§ Problem to solve
Quote the entire forum discussion below, about Disney parks and a Tiana attraction, word for word.

*** Reading text ***

Once the scene moves to the actual park… then it becomes a good-natured dig at low budget family-run operations. And maybe Gatorland’s entrance. 😄

I wonder if anyone at DL or WDW has ever said “Beat it, doofus!” to a character (hopefully without the head-spinning slap 😄).
The park itself is what I was referring to, and it's definitely a dig at low budget roadside attractions and Chuck E Cheese like venues. Particularly how employees at those parks are miserable and unpleasant, and the attractions themselves are falling apart. There was a ton of vitriol from the people at Disney who came up with that. Hindsight has made the scene even more hilarious though, because it's now a fairly accurate portrayal of how Disney itself has managed its own parks starting in the mid-late 90s.
 

MerlinTheGoat

Well-Known Member
I know Disney is all about return on investment but I feel like when building a Tiana attraction they are missing out big time by not building a Tiana’s place cajun/New Orleans style table service restaurant along with a snack location that sells beignets.
Can you tell this was designed specifically for Disneyland, and WDW's is just a shoehorned in afterthought with zero rhyme or reason? :p
 

dovetail65

Well-Known Member
I know Disney is all about return on investment but I feel like when building a Tiana attraction they are missing out big time by not building a Tiana’s place cajun/New Orleans style table service restaurant along with a snack location that sells beignets.
beignets, if the wife would only allow me one!
 

MisterPenguin

President of Animal Kingdom
Premium Member
I know Disney is all about return on investment but I feel like when building a Tiana attraction they are missing out big time by not building a Tiana’s place cajun/New Orleans style table service restaurant along with a snack location that sells beignets.
There's been a lot of armchair suggestions for a wider revamp of Frontierland to make TBA fit better.

I do hope that comes about.

Heck, fans, even those not crazy for PatF have been left scratching our collective heads why there hasn't been a Tiana's Place in the parks long ago. At least she got her franchise going on the cruise lines.

*** End of Reading text ***
*** Dataset excerpts ***

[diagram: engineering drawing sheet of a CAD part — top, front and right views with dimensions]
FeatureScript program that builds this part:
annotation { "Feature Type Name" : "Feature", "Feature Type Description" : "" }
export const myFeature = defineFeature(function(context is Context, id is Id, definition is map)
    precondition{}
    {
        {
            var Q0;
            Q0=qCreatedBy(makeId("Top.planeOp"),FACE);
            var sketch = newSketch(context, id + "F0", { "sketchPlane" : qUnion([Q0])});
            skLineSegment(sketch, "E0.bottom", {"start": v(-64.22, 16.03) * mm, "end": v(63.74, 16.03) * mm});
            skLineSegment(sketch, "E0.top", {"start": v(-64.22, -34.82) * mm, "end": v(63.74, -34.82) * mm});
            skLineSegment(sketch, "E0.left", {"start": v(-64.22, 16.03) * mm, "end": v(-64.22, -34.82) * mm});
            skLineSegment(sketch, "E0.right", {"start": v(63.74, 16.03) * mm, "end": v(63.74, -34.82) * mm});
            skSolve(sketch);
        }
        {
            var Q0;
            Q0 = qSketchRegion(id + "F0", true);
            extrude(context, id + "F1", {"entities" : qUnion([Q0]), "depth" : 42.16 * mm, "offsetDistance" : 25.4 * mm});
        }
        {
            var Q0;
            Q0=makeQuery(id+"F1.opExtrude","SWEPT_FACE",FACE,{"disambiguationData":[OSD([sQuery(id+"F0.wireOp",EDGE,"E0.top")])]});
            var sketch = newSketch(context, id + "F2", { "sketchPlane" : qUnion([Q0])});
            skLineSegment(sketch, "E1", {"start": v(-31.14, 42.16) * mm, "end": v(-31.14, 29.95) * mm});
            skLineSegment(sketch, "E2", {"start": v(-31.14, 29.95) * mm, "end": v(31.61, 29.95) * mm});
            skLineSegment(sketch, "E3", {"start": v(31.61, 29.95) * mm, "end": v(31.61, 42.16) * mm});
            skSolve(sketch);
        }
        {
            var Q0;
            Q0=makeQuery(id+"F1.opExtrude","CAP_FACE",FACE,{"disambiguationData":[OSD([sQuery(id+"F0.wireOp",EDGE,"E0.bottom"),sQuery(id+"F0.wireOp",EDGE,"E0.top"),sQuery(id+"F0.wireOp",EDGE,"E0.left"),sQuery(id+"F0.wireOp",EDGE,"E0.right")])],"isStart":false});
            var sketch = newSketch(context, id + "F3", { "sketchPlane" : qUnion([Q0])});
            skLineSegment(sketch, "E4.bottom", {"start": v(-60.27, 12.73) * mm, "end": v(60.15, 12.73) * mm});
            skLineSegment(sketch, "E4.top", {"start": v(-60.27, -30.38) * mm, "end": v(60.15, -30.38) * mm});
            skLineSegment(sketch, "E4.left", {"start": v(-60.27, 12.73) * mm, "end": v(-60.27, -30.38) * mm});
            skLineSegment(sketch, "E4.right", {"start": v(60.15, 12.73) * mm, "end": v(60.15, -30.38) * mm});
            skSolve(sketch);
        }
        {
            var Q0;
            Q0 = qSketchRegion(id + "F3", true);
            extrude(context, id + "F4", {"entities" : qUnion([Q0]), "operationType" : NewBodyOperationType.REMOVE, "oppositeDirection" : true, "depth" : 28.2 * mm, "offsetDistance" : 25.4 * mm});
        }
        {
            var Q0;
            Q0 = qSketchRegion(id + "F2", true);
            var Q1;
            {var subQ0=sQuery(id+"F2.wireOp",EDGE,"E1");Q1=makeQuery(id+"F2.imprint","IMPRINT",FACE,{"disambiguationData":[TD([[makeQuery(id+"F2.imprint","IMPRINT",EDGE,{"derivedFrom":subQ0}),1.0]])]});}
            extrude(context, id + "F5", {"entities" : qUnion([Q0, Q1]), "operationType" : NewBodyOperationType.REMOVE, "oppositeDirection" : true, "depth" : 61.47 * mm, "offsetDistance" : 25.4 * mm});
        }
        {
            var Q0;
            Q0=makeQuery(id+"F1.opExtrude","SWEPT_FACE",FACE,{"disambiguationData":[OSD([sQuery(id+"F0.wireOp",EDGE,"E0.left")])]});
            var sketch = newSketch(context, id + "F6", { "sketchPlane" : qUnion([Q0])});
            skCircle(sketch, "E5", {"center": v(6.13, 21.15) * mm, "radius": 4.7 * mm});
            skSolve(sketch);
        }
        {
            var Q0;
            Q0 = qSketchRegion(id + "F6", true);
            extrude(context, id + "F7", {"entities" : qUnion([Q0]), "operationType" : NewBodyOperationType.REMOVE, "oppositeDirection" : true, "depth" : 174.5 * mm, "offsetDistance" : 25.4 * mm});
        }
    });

*** End of Dataset excerpts ***

§ Solution to this task
Once the scene moves to the actual park… then it becomes a good-natured dig at low budget family-run operations. And maybe Gatorland’s entrance. 😄

I wonder if anyone at DL or WDW has ever said “Beat it, doofus!” to a character (hopefully without the head-spinning slap 😄).
The park itself is what I was referring to, and it's definitely a dig at low budget roadside attractions and Chuck E Cheese like venues. Particularly how employees at those parks are miserable and unpleasant, and the attractions themselves are falling apart. There was a ton of vitriol from the people at Disney who came up with that. Hindsight has made the scene even more hilarious though, because it's now a fairly accurate portrayal of how Disney itself has managed its own parks starting in the mid-late 90s.
 

MerlinTheGoat

Well-Known Member
I know Disney is all about return on investment but I feel like when building a Tiana attraction they are missing out big time by not building a Tiana’s place cajun/New Orleans style table service restaurant along with a snack location that sells beignets.
Can you tell this was designed specifically for Disneyland, and WDW's is just a shoehorned in afterthought with zero rhyme or reason? :p
 

dovetail65

Well-Known Member
I know Disney is all about return on investment but I feel like when building a Tiana attraction they are missing out big time by not building a Tiana’s place cajun/New Orleans style table service restaurant along with a snack location that sells beignets.
beignets, if the wife would only allow me one!
 

MisterPenguin

President of Animal Kingdom
Premium Member
I know Disney is all about return on investment but I feel like when building a Tiana attraction they are missing out big time by not building a Tiana’s place cajun/New Orleans style table service restaurant along with a snack location that sells beignets.
There's been a lot of armchair suggestions for a wider revamp of Frontierland to make TBA fit better.

I do hope that comes about.

Heck, fans, even those not crazy for PatF have been left scratching our collective heads why there hasn't been a Tiana's Place in the parks long ago. At least she got her franchise going on the cruise lines.